THE PAKISTAN DEVELOPMENT REVIEW
Economic Development and Development Economics (Presidential Address)
To state that development economics is about economic development is now considered beyond debate. But opinions differ about what constitutes economic development and its proper index; in particular whether the growth of per capita income adequately captures its flavour. Thus, instead of being regarded, a La Lewis, as just a synonym for capital accumulation going above a certain critical level, development economics is now also required to respond to such challenges as raising the quality of life that people succeed in achieving by living longer; by being more literate in addition to being more prosperous; and, environmentally speaking, by making the development process sustainable.
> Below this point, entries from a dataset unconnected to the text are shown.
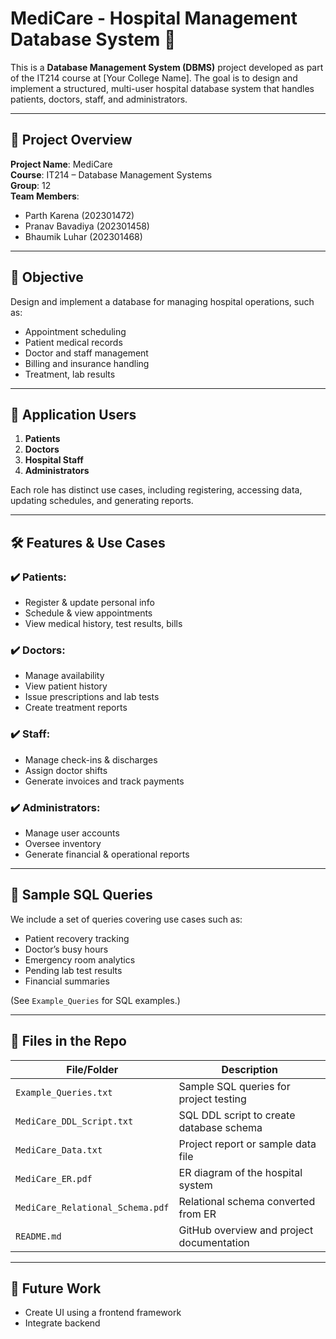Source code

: # MediCare - Hospital Management Database System 🏥

This is a **Database Management System (DBMS)** project developed as part of the IT214 course at [Your College Name]. The goal is to design and implement a structured, multi-user hospital database system that handles patients, doctors, staff, and administrators.

---

## 📘 Project Overview

**Project Name**: MediCare  
**Course**: IT214 – Database Management Systems  
**Group**: 12  
**Team Members**:
- Parth Karena (202301472)
- Pranav Bavadiya (202301458)
- Bhaumik Luhar (202301468)

---

## 🎯 Objective

Design and implement a database for managing hospital operations, such as:

- Appointment scheduling
- Patient medical records
- Doctor and staff management
- Billing and insurance handling
- Treatment, lab results

---

## 👥 Application Users

1. **Patients**
2. **Doctors**
3. **Hospital Staff**
4. **Administrators**

Each role has distinct use cases, including registering, accessing data, updating schedules, and generating reports.

---

## 🛠 Features & Use Cases

### ✔️ Patients:
- Register & update personal info
- Schedule & view appointments
- View medical history, test results, bills

### ✔️ Doctors:
- Manage availability
- View patient history
- Issue prescriptions and lab tests
- Create treatment reports

### ✔️ Staff:
- Manage check-ins & discharges
- Assign doctor shifts
- Generate invoices and track payments

### ✔️ Administrators:
- Manage user accounts
- Oversee inventory
- Generate financial & operational reports

---

## 🧠 Sample SQL Queries

We include a set of queries covering use cases such as:
- Patient recovery tracking
- Doctor’s busy hours
- Emergency room analytics
- Pending lab test results
- Financial summaries

(See `Example_Queries` for SQL examples.)

---

## 📁 Files in the Repo

| File/Folder                        | Description                              |
|-----------------------------------|------------------------------------------|
| `Example_Queries.txt`             | Sample SQL queries for project testing   |
| `MediCare_DDL_Script.txt`         | SQL DDL script to create database schema |
| `MediCare_Data.txt`               | Project report or sample data file       |
| `MediCare_ER.pdf`                 | ER diagram of the hospital system        |
| `MediCare_Relational_Schema.pdf` | Relational schema converted from ER      |
| `README.md`                       | GitHub overview and project documentation|

---

## 📌 Future Work

- Create UI using a frontend framework
- Integrate backend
Indeed, our discipline is being asked to encompass an ever wider set of problems and venture into domains where it has not entered before: namely, the choices that people make; the economic and political freedoms they enjoy; the heavy incidence of poverty among the least privileged in the society, including the rural poor; the unjust social and economic structures that must be changed; the regulatory framework that needs to be evolved to enable the market to work-hopefully in the interest of the society. What complicates matters even more is that to be able to address many of these issues, development economics must transcend the self-imposed boundaries of strict positivism and acquire an overarching ethical vision. If mainstream economics is (rightly) regarded as a difficult science, development economics is even more so.